● What you should do:
Could you repeat the records below exactly, leaving out any pictures?

(Collected data)
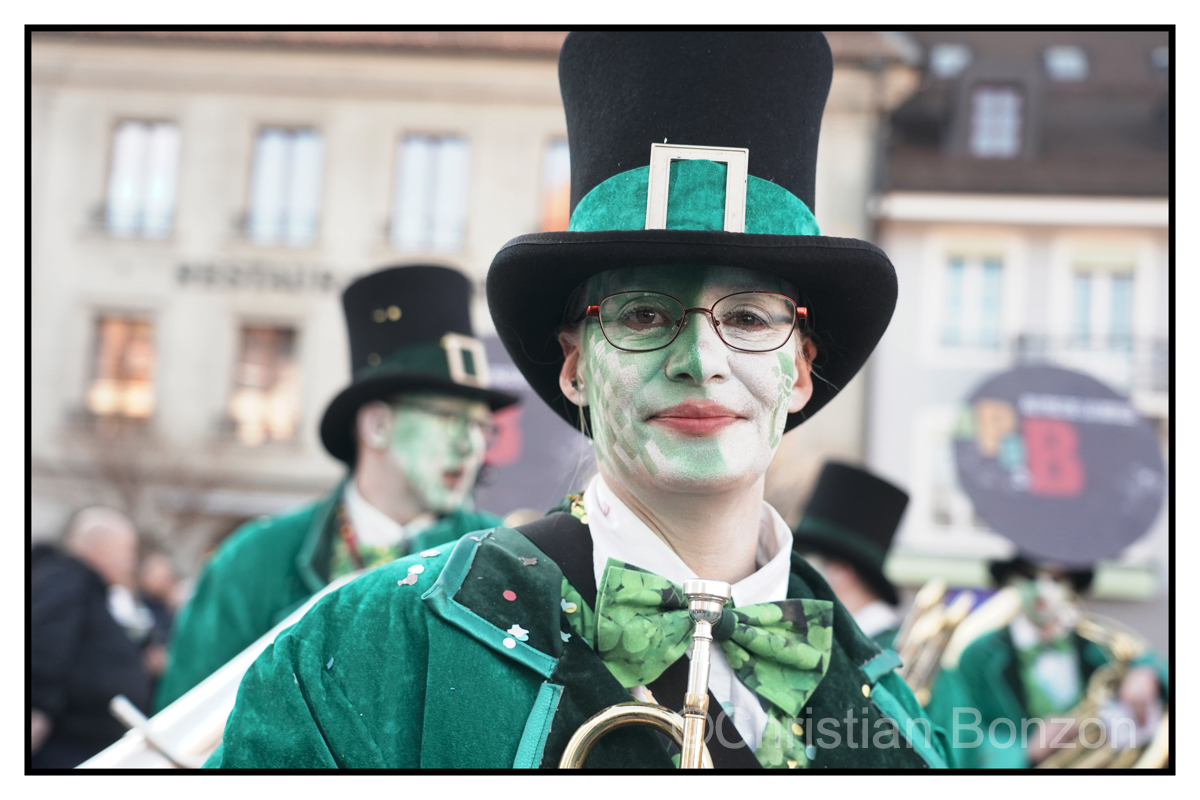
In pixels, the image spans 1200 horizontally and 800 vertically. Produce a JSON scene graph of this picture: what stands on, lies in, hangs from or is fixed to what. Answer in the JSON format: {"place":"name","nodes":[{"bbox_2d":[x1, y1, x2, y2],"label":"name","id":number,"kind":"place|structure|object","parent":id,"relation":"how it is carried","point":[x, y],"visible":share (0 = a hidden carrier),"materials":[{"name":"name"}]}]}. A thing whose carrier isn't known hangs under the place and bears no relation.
{"place":"outdoors","nodes":[
{"label":"outdoors","id":0,"kind":"place"},
{"bbox_2d":[27,25,921,588],"label":"building","id":1,"kind":"structure","parent":0,"point":[327,306],"materials":[{"name":"beige stone"}]},
{"bbox_2d":[85,312,157,422],"label":"window","id":2,"kind":"structure","parent":1,"relation":"in","point":[111,372],"materials":[{"name":"orange glass"}]},
{"bbox_2d":[105,118,180,238],"label":"window","id":3,"kind":"structure","parent":1,"relation":"in","point":[127,129],"materials":[{"name":"white glass"}]},
{"bbox_2d":[173,259,341,295],"label":"building lettering","id":4,"kind":"object","parent":1,"relation":"attached to","point":[186,271],"visible":0.93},
{"bbox_2d":[229,322,302,444],"label":"window","id":5,"kind":"structure","parent":1,"relation":"in","point":[271,358],"materials":[{"name":"brown glass"}]},
{"bbox_2d":[248,125,324,245],"label":"window","id":6,"kind":"structure","parent":1,"relation":"in","point":[273,145],"materials":[{"name":"glass"}]},
{"bbox_2d":[391,131,469,252],"label":"window","id":7,"kind":"structure","parent":1,"relation":"in","point":[419,145],"materials":[{"name":"glass"}]},
{"bbox_2d":[538,136,570,231],"label":"window","id":8,"kind":"structure","parent":1,"relation":"in","point":[553,162],"materials":[{"name":"orange glass"}]},
{"bbox_2d":[864,27,1170,611],"label":"building","id":9,"kind":"structure","parent":0,"point":[907,542],"materials":[{"name":"white paint"}]},
{"bbox_2d":[916,414,975,533],"label":"window","id":10,"kind":"structure","parent":9,"relation":"in","point":[940,509],"materials":[{"name":"white"}]},
{"bbox_2d":[928,42,971,78],"label":"skylight","id":11,"kind":"structure","parent":9,"relation":"in","point":[949,59]},
{"bbox_2d":[939,250,1007,349],"label":"window","id":12,"kind":"structure","parent":9,"relation":"in","point":[952,290],"materials":[{"name":"white"}]},
{"bbox_2d":[967,83,1024,156],"label":"dormer window","id":13,"kind":"structure","parent":9,"relation":"in","point":[985,127],"materials":[{"name":"blue glass"}]},
{"bbox_2d":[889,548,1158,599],"label":"awning","id":14,"kind":"object","parent":9,"relation":"attached to","point":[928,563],"visible":0.36,"materials":[{"name":"green"}]},
{"bbox_2d":[1043,44,1089,80],"label":"skylight","id":15,"kind":"structure","parent":9,"relation":"in","point":[1072,61],"materials":[{"name":"grey"}]},
{"bbox_2d":[1005,331,1169,387],"label":"balcony railing","id":16,"kind":"object","parent":9,"relation":"attached to","point":[1020,339],"visible":0.27,"materials":[{"name":"metal"}]},
{"bbox_2d":[1070,261,1136,350],"label":"window","id":17,"kind":"structure","parent":9,"relation":"in","point":[1121,281],"materials":[{"name":"white"}]},
{"bbox_2d":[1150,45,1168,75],"label":"window","id":18,"kind":"structure","parent":9,"relation":"in","point":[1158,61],"materials":[{"name":"grey"}]},
{"label":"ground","id":19,"kind":"structure","parent":0},
{"bbox_2d":[26,508,150,767],"label":"man","id":20,"kind":"object","parent":19,"relation":"on","point":[85,600],"visible":0.71},
{"bbox_2d":[51,422,229,562],"label":"bare tree","id":21,"kind":"object","parent":19,"relation":"on","point":[130,511],"visible":0.58,"materials":[{"name":"plant"}]},
{"bbox_2d":[132,547,183,683],"label":"person","id":22,"kind":"object","parent":19,"relation":"on","point":[160,584],"visible":0.3},
{"bbox_2d":[155,261,513,715],"label":"man","id":23,"kind":"object","parent":19,"relation":"on","point":[374,486],"visible":0.62},
{"bbox_2d":[78,576,352,772],"label":"drum","id":24,"kind":"object","parent":23,"relation":"in","point":[226,703],"visible":0.43,"materials":[{"name":"metal"}]},
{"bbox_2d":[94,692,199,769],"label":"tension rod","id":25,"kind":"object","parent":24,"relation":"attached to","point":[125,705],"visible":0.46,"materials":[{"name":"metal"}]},
{"bbox_2d":[471,334,589,514],"label":"sign","id":26,"kind":"object","parent":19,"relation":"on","point":[522,453],"visible":0.47,"materials":[{"name":"purple"}]},
{"bbox_2d":[203,26,956,770],"label":"person","id":27,"kind":"object","parent":19,"relation":"on","point":[637,502],"visible":0.93},
{"bbox_2d":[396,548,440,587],"label":"confetti","id":28,"kind":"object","parent":27,"relation":"on","point":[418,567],"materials":[{"name":"white paper"}]},
{"bbox_2d":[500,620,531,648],"label":"confetti","id":29,"kind":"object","parent":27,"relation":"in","point":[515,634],"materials":[{"name":"white paper"}]},
{"bbox_2d":[557,572,731,770],"label":"trumpet","id":30,"kind":"object","parent":27,"relation":"in","point":[703,621],"visible":0.72,"materials":[{"name":"gold metal"}]},
{"bbox_2d":[791,458,913,654],"label":"person","id":31,"kind":"object","parent":19,"relation":"on","point":[830,560],"visible":0.26},
{"bbox_2d":[924,550,1167,771],"label":"person","id":32,"kind":"object","parent":19,"relation":"on","point":[1055,633],"visible":0.46},
{"bbox_2d":[893,579,1016,701],"label":"brass instrument","id":33,"kind":"object","parent":32,"relation":"in","point":[924,633],"visible":0.63,"materials":[{"name":"gold metal"}]},
{"bbox_2d":[955,362,1162,563],"label":"sign","id":34,"kind":"object","parent":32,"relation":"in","point":[1097,486],"visible":0.91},
{"bbox_2d":[1022,612,1169,769],"label":"brass instrument","id":35,"kind":"object","parent":32,"relation":"in","point":[1161,735],"visible":0.6,"materials":[{"name":"gold metal"}]}
]}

● Answer space:
In pixels, the image spans 1200 horizontally and 800 vertically. Produce a JSON scene graph of this picture: what stands on, lies in, hangs from or is fixed to what. Answer in the JSON format: {"place":"name","nodes":[{"bbox_2d":[x1, y1, x2, y2],"label":"name","id":number,"kind":"place|structure|object","parent":id,"relation":"how it is carried","point":[x, y],"visible":share (0 = a hidden carrier),"materials":[{"name":"name"}]}]}. A thing whose carrier isn't known hangs under the place and bears no relation.
{"place":"outdoors","nodes":[
{"label":"outdoors","id":0,"kind":"place"},
{"bbox_2d":[27,25,921,588],"label":"building","id":1,"kind":"structure","parent":0,"point":[327,306],"materials":[{"name":"beige stone"}]},
{"bbox_2d":[85,312,157,422],"label":"window","id":2,"kind":"structure","parent":1,"relation":"in","point":[111,372],"materials":[{"name":"orange glass"}]},
{"bbox_2d":[105,118,180,238],"label":"window","id":3,"kind":"structure","parent":1,"relation":"in","point":[127,129],"materials":[{"name":"white glass"}]},
{"bbox_2d":[173,259,341,295],"label":"building lettering","id":4,"kind":"object","parent":1,"relation":"attached to","point":[186,271],"visible":0.93},
{"bbox_2d":[229,322,302,444],"label":"window","id":5,"kind":"structure","parent":1,"relation":"in","point":[271,358],"materials":[{"name":"brown glass"}]},
{"bbox_2d":[248,125,324,245],"label":"window","id":6,"kind":"structure","parent":1,"relation":"in","point":[273,145],"materials":[{"name":"glass"}]},
{"bbox_2d":[391,131,469,252],"label":"window","id":7,"kind":"structure","parent":1,"relation":"in","point":[419,145],"materials":[{"name":"glass"}]},
{"bbox_2d":[538,136,570,231],"label":"window","id":8,"kind":"structure","parent":1,"relation":"in","point":[553,162],"materials":[{"name":"orange glass"}]},
{"bbox_2d":[864,27,1170,611],"label":"building","id":9,"kind":"structure","parent":0,"point":[907,542],"materials":[{"name":"white paint"}]},
{"bbox_2d":[916,414,975,533],"label":"window","id":10,"kind":"structure","parent":9,"relation":"in","point":[940,509],"materials":[{"name":"white"}]},
{"bbox_2d":[928,42,971,78],"label":"skylight","id":11,"kind":"structure","parent":9,"relation":"in","point":[949,59]},
{"bbox_2d":[939,250,1007,349],"label":"window","id":12,"kind":"structure","parent":9,"relation":"in","point":[952,290],"materials":[{"name":"white"}]},
{"bbox_2d":[967,83,1024,156],"label":"dormer window","id":13,"kind":"structure","parent":9,"relation":"in","point":[985,127],"materials":[{"name":"blue glass"}]},
{"bbox_2d":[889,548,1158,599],"label":"awning","id":14,"kind":"object","parent":9,"relation":"attached to","point":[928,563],"visible":0.36,"materials":[{"name":"green"}]},
{"bbox_2d":[1043,44,1089,80],"label":"skylight","id":15,"kind":"structure","parent":9,"relation":"in","point":[1072,61],"materials":[{"name":"grey"}]},
{"bbox_2d":[1005,331,1169,387],"label":"balcony railing","id":16,"kind":"object","parent":9,"relation":"attached to","point":[1020,339],"visible":0.27,"materials":[{"name":"metal"}]},
{"bbox_2d":[1070,261,1136,350],"label":"window","id":17,"kind":"structure","parent":9,"relation":"in","point":[1121,281],"materials":[{"name":"white"}]},
{"bbox_2d":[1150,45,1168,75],"label":"window","id":18,"kind":"structure","parent":9,"relation":"in","point":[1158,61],"materials":[{"name":"grey"}]},
{"label":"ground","id":19,"kind":"structure","parent":0},
{"bbox_2d":[26,508,150,767],"label":"man","id":20,"kind":"object","parent":19,"relation":"on","point":[85,600],"visible":0.71},
{"bbox_2d":[51,422,229,562],"label":"bare tree","id":21,"kind":"object","parent":19,"relation":"on","point":[130,511],"visible":0.58,"materials":[{"name":"plant"}]},
{"bbox_2d":[132,547,183,683],"label":"person","id":22,"kind":"object","parent":19,"relation":"on","point":[160,584],"visible":0.3},
{"bbox_2d":[155,261,513,715],"label":"man","id":23,"kind":"object","parent":19,"relation":"on","point":[374,486],"visible":0.62},
{"bbox_2d":[78,576,352,772],"label":"drum","id":24,"kind":"object","parent":23,"relation":"in","point":[226,703],"visible":0.43,"materials":[{"name":"metal"}]},
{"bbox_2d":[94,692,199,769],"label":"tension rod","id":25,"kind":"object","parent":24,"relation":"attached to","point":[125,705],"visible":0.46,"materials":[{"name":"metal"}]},
{"bbox_2d":[471,334,589,514],"label":"sign","id":26,"kind":"object","parent":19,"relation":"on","point":[522,453],"visible":0.47,"materials":[{"name":"purple"}]},
{"bbox_2d":[203,26,956,770],"label":"person","id":27,"kind":"object","parent":19,"relation":"on","point":[637,502],"visible":0.93},
{"bbox_2d":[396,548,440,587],"label":"confetti","id":28,"kind":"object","parent":27,"relation":"on","point":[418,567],"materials":[{"name":"white paper"}]},
{"bbox_2d":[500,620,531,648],"label":"confetti","id":29,"kind":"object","parent":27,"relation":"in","point":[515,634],"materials":[{"name":"white paper"}]},
{"bbox_2d":[557,572,731,770],"label":"trumpet","id":30,"kind":"object","parent":27,"relation":"in","point":[703,621],"visible":0.72,"materials":[{"name":"gold metal"}]},
{"bbox_2d":[791,458,913,654],"label":"person","id":31,"kind":"object","parent":19,"relation":"on","point":[830,560],"visible":0.26},
{"bbox_2d":[924,550,1167,771],"label":"person","id":32,"kind":"object","parent":19,"relation":"on","point":[1055,633],"visible":0.46},
{"bbox_2d":[893,579,1016,701],"label":"brass instrument","id":33,"kind":"object","parent":32,"relation":"in","point":[924,633],"visible":0.63,"materials":[{"name":"gold metal"}]},
{"bbox_2d":[955,362,1162,563],"label":"sign","id":34,"kind":"object","parent":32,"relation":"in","point":[1097,486],"visible":0.91},
{"bbox_2d":[1022,612,1169,769],"label":"brass instrument","id":35,"kind":"object","parent":32,"relation":"in","point":[1161,735],"visible":0.6,"materials":[{"name":"gold metal"}]}
]}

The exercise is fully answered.